Written by Ashely Stratford

Samantha Fitzsimons is a prominent migration lawyer based in Melbourne. Like many others working in the migration field, since the fall of the capital of Afghanistan, Kabul in August 2021, Samantha has been busy trying to help individuals relocate to Australia.

It is unsurprising that migration lawyers and alike have been inundated with requests for individuals looking to flee the country. However, Australia’s migration program has a strict cap on the number of individuals who are able to be granted visas and be resettled in Australia.

Those who travel by boat are not included in this cap. Often these individuals must meet a number of requirements while still in their home country or a transit country. This process may be expensive and time consuming, an impracticality given the current situation in Afghanistan.

In 2021, the cap is only 13,750, and unlike other countries who granted extra places to individuals from Afghanistan, the 3,000 places set aside for Afghanistan refugees was included in the cap. Given the severity of the situation, the Australian Government and its migration policies are of significant importance in helping these individuals. As a result, should the Australian Government fail to effectively implement such policies it is the individuals in Afghanistan who will be impacted the most.

Afghanistan is particularly tragic because of the speed in which Kabul fell. This left many individuals trapped in the country with no practical means of escape. The Australian Government has said that those with strong ties to Australia (i.e., those with relatives already in Australia) will be given priority. This is in addition to women and children, who are considered particularly vulnerable under the new Taliban regime. However, in practice, even if individuals are able to get a visa, they may be unable to get out of the country.

Furthermore, the Australian Government has been criticised for its glacial response to the crisis.

A lot of the practical work for protecting these individuals is coming from organisations not associated with the Government, particularly organisations based in Melbourne. Melbourne in particular is significant, as Victoria is the only State to have active Migration and Refugee law committees.

This committee is comprised of prominent lawyers in the migration and refugee field who advocate for justice on behalf of vulnerable individuals. Furthermore, organisations like the Asylum Seeker Resource Centre in Footscray, provide important “on ground” support. The reasons why organisations such as these need to step in to help refugees and asylum seekers is because the Australian Government is ill-placed to do so.

Since the fall of Kabul, the Department of Home Affairs, who is responsible for processing refugee and asylum applications has been inundated with applications and it is not the role of the Department to advocate for visa applications. The Department’s role is confined to processing those applications only.

Furthermore, legally speaking the Australian Government is not bound to help in this situation. This is because even though Australia is a signatory to the United Nations 1951 Refugee Convention, which dictates the protections that Governments are required to provide refugees, the Migration Act 1958 (Cth) now codifies the principles in the Convention, and so therefore appears to negate the Convention.

In practice, international conventions are not binding on States unless they are implemented in domestic practice.
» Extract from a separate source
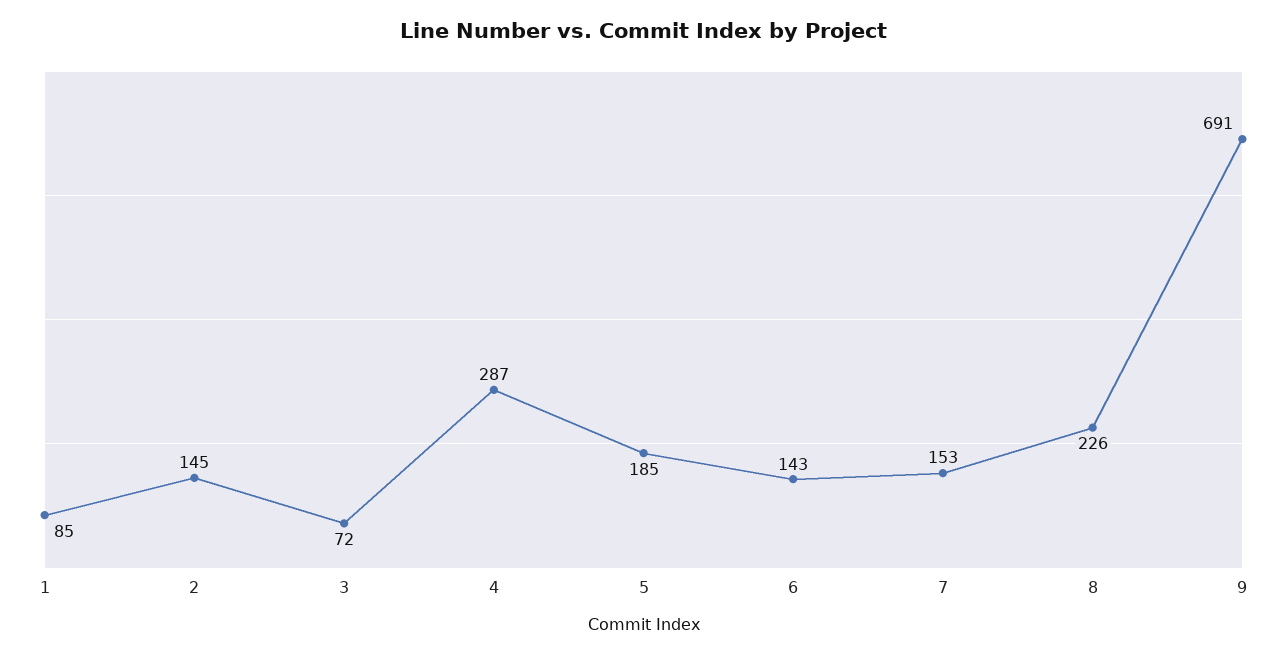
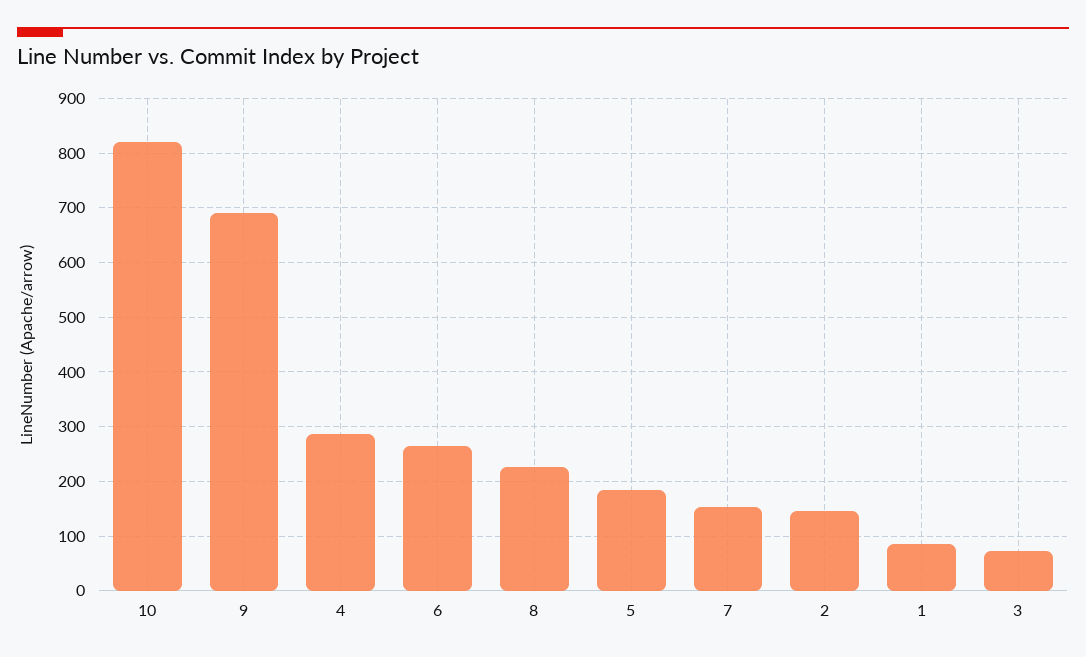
6: 143 -> 260
10: none -> 820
Thus, even though the Australian Government has made a commitment to uphold international refugee norms on the global stage, the actual legal assessment of a refugee claim in Australia is done with reference to the Migration Act and related regulations.

Ultimately, the current visa places allocated by the Government to those seeking asylum is not enough given the severity of the crisis in Afghanistan, one that is likely to take at least a generation to settle.

Given the ties Australia has with its own Afghan community in Australia, a system of compassion and effectiveness is what is needed now.